Часть 1 — Свидетели.

На мокрой лавке, мягкой и сырой от воды, сидело двое уважаемых персон. Одна из них, в куцем плаще-дождевике, с упоением курила старую моряцкую трубку. В несправедливом мире есть особая категория людей, которую обязывают называть уважаемыми независимо от сотворённых ими дел.

— Что тебе надо? — невежливо спросила меня о цели прибытия пара моржовых усов под капюшоном. Лица грубияна я не видел и лишь его седые усы говорили о том, что под этим капюшоном кто-то есть. — Расходились тут, следы оставляете. — забухтел старик-невидимка и приподнял ткань. За влажным капюшоном скрывались донельзя живые глаза… Глупости, скажете вы, делить глаза на живые и неживые, ведь абсолютное их большинство, как ни крути, по любому принадлежит изначально живым людям. Но для меня, в чём-то даже мнительного, живая пара глаз всегда выделялась из общей вереницы глаз обыденных. Уж не знаю, чем. Может, слезами в уголках глаз или смесью цветов в чуть приплюснутой радужке.

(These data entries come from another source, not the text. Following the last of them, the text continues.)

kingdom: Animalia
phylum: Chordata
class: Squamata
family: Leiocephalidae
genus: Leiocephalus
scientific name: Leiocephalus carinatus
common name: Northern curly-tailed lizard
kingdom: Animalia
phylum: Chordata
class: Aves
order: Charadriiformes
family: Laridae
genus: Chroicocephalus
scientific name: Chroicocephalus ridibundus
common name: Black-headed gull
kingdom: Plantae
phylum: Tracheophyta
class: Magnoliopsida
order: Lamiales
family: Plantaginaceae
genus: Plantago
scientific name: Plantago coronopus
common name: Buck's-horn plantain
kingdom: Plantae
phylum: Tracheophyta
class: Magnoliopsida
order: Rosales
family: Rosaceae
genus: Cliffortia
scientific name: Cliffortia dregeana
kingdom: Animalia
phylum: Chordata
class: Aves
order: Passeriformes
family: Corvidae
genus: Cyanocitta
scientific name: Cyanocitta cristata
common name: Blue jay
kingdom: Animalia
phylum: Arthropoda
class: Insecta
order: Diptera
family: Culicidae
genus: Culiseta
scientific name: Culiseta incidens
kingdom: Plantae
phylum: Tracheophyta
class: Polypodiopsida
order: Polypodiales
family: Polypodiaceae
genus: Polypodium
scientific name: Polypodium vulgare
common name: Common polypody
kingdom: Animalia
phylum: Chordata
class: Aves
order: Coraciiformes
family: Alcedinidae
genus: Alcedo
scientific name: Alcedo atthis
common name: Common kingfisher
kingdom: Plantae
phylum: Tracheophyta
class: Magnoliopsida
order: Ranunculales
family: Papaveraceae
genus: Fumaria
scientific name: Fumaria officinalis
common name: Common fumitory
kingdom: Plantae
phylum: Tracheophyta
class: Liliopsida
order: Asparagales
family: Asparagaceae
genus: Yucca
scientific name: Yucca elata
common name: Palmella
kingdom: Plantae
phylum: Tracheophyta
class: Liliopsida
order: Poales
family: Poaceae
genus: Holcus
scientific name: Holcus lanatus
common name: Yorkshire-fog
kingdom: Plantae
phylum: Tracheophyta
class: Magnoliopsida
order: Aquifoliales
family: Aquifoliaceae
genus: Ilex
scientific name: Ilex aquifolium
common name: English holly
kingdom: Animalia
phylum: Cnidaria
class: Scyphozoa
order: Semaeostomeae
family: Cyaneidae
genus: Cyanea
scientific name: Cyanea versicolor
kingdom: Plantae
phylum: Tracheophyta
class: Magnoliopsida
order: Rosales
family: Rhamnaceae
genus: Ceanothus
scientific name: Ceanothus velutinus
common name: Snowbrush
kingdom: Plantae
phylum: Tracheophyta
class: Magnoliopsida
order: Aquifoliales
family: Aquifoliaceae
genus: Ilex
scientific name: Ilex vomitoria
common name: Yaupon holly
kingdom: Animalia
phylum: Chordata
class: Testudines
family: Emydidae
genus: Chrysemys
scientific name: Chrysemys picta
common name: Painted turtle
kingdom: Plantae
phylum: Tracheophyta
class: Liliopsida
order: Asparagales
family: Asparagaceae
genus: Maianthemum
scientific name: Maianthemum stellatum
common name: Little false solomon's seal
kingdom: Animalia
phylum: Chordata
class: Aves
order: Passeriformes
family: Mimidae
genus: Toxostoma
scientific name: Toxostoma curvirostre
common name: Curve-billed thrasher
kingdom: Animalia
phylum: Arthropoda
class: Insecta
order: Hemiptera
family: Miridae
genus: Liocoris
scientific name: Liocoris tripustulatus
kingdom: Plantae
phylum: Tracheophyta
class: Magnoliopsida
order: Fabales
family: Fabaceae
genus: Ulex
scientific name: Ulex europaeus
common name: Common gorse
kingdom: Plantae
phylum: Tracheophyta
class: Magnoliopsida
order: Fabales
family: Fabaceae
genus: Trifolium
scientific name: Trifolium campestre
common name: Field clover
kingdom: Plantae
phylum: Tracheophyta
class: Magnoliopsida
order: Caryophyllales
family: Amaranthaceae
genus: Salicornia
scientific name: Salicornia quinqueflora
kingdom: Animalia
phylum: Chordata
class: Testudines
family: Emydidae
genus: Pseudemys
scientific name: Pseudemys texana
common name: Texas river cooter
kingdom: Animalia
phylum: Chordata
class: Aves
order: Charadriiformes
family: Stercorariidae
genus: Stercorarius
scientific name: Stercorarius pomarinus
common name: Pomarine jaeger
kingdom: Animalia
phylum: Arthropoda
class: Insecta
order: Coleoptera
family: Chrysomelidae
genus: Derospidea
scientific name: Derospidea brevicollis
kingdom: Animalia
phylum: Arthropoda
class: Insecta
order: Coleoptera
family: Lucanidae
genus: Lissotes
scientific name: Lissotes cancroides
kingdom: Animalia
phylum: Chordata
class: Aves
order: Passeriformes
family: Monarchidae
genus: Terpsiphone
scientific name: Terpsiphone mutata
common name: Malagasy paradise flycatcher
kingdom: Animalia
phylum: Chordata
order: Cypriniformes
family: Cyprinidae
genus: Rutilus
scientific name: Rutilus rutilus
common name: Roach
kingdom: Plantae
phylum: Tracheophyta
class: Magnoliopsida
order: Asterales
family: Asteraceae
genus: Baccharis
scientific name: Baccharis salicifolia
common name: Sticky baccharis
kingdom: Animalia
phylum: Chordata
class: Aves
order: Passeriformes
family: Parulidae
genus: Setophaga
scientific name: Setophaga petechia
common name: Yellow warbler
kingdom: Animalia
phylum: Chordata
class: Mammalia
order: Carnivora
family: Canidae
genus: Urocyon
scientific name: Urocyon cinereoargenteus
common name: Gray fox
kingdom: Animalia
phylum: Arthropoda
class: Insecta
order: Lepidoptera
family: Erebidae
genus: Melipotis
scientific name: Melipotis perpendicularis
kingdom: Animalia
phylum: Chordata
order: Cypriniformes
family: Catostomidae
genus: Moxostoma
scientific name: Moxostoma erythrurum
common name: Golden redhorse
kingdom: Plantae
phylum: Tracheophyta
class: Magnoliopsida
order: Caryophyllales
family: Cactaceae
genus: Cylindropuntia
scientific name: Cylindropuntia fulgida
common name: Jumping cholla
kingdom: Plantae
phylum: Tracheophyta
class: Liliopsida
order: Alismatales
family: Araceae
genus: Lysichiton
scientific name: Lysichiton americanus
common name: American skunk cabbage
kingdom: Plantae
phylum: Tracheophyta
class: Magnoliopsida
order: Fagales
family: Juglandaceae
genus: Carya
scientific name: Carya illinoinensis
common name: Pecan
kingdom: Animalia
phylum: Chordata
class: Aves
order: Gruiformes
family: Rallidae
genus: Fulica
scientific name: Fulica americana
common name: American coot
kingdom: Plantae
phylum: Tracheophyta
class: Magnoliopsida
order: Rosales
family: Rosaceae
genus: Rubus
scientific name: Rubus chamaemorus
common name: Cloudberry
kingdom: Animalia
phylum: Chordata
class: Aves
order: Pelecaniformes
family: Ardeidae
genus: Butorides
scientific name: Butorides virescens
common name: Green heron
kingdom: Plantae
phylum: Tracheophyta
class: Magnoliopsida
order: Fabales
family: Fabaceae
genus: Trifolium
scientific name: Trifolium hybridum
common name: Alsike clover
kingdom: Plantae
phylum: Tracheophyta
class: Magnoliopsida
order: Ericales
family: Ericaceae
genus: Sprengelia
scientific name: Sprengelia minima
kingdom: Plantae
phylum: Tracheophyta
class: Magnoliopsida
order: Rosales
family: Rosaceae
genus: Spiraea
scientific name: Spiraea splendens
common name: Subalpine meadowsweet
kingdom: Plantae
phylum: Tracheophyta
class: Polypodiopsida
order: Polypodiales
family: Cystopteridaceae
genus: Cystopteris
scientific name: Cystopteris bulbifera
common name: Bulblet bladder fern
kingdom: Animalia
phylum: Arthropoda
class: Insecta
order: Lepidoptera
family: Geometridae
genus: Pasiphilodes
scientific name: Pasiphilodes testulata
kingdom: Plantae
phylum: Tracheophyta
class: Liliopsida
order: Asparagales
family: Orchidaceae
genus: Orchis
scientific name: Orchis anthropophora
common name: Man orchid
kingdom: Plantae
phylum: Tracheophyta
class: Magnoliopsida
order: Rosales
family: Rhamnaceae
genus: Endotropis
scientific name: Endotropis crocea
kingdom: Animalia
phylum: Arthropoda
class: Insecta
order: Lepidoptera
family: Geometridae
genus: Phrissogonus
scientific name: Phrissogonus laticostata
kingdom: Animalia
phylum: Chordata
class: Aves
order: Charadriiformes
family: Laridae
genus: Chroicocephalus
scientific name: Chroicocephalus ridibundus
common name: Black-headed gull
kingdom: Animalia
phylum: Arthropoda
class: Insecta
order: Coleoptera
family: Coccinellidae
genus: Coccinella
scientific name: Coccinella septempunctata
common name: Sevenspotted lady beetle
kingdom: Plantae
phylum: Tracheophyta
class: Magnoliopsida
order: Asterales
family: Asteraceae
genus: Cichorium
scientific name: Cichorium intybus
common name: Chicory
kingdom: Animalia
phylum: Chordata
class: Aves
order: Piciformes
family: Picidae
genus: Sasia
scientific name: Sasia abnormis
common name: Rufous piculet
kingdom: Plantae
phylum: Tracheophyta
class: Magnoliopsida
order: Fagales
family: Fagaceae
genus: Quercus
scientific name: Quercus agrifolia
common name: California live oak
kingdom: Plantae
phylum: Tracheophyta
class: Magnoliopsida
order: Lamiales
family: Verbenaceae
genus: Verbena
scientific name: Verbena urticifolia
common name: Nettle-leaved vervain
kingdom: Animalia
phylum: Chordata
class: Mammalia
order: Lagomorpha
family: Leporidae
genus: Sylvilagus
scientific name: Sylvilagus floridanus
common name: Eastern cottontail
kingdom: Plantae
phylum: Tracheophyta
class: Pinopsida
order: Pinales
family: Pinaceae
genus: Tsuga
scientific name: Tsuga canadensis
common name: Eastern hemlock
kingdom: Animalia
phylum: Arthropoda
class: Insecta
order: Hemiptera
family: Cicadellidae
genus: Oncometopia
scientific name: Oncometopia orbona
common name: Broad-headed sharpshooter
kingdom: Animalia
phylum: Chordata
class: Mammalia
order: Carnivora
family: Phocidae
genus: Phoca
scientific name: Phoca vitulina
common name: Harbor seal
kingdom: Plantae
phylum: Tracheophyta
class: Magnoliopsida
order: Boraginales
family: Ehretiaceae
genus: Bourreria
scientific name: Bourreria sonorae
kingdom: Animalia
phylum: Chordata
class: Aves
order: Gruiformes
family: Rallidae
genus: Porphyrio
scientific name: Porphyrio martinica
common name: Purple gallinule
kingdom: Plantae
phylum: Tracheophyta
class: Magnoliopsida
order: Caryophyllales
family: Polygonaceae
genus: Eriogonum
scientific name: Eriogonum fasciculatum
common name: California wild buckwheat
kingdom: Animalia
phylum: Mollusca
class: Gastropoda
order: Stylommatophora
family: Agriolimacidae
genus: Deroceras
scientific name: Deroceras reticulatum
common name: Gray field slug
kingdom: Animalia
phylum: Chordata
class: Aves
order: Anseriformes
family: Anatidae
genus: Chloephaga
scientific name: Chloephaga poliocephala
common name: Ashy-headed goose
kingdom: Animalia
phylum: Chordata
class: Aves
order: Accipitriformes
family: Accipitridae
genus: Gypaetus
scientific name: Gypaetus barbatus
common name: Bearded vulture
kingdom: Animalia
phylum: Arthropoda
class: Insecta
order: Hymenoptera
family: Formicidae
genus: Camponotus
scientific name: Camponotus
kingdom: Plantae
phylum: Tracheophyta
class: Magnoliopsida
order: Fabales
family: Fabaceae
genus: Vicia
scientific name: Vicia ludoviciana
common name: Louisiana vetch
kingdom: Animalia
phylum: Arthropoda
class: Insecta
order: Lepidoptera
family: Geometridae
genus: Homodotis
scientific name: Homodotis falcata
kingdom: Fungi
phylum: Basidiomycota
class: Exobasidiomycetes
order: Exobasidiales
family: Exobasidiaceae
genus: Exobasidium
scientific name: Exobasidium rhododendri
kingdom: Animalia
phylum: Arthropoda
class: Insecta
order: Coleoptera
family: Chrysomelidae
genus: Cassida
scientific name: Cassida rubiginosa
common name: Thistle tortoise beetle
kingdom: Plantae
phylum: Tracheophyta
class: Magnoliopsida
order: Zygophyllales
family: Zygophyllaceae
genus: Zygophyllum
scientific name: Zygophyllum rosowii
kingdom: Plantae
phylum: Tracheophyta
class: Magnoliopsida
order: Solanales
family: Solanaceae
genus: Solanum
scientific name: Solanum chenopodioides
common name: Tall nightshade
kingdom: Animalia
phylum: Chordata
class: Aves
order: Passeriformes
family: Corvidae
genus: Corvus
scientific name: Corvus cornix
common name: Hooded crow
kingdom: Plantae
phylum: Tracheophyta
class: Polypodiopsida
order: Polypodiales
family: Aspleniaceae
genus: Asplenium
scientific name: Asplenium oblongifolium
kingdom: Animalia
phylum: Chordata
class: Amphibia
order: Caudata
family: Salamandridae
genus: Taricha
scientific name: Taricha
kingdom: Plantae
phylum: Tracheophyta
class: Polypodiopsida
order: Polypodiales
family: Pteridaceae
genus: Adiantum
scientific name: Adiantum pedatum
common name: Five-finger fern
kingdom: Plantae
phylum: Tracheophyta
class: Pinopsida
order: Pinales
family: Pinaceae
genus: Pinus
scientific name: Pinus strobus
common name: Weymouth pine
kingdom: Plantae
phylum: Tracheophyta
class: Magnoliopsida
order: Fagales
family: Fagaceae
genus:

— Я Джеймс Браун, детектив.

— Не слыхали. — ответили мне всё те же усы. Второй старик, с очень уж острым носом, только курил и внимательно следил за происходящим, но слова не вставлял. — Что, кто-то умер? — спросил морж. — Так это здесь частое явление, помирают все — от мала до велика. Смог, вонь и плохая вода в колодце на пятнадцать метров своё дело делают… — пара маленьких стариков, первая в опросе свидетелей, была похожа на облезлых ворон, сидящих на узкой жёрдочке и очищающих последние невыпавшие перья. И, как и вороны, старики обычно просят хлеба.

— Нет, никто не умер… я надеюсь. — надежда в детективном деле пропадает сразу после того, как пропал человек. Уже вижу, как мне не захотят платить гонорар, аргументируя это тем, что я нашёл труп. А разницы то, если так посмотреть, и нету. Только в одном случае ноги могут ходить, а в другом торчат из канавы, объеденные крысами. — От вас, старички, требуется ничтожно малое количество времени и ваша проеденная молью память.

— Остряк ******. — грубиян оказался весёлым малым, только подавай уголь на растопку матерных слов. — Думаешь, у нас времени полно, потому что на пенсии сидим? А я тебе так скажу — старики больше заняты, чем вы, молодёжь!

— Даа? — все соседи дома дружно играли в молчанку и сидели кто на чём, несмотря на дождь. Если это назвать занятостью, то мне интересно, как они отдыхают — лежат на земле под градом? Пересчитывают тех, кто остался? — Первый вопрос — в доме рядом с вами, где проживает Чейз Крамер, живёт девушка?

— Так ты любовник или детектив?

— Совмещаю приятное с полезным. — где полезное, а где приятное — решать вам. — Так вы её знаете? Дженни Крамер.

— Да знаем, знаем, — неохотно согласился старик. — ростом с меня, ходит в дешёвых платьях. Отец тот ещё скряга, не скинулся на новую брусчатку. — Соседи…

— Вы знаете, что девочка пропала? — второй дедок подавился табаком и сухо закашлял, опустив свой острый нос в сведённые, как у школяра, колени. Для человека его возраста, любой кашель — это всегда лотерея. Может быть, я сейчас являюсь свидетелем смерти несчастного дедушки и бывшего примерного рабочего, чей портрет вешали на самом видном месте фабрики, чтобы потом с напускными слезами класть около него венки… Ан нет, старик сухо откашлялся и затем тихо пробурчал себе под нос: «подавился», наверняка думая, что я без его подсказки не пойму, почему это вдруг он решил судорожно подёргать плечами и побухтеть.

— Пропала и пропала, нам то какое дело? — брякнул морж. — Что, мало девок пропадает? Сбежала, кажись, со своим хахалем…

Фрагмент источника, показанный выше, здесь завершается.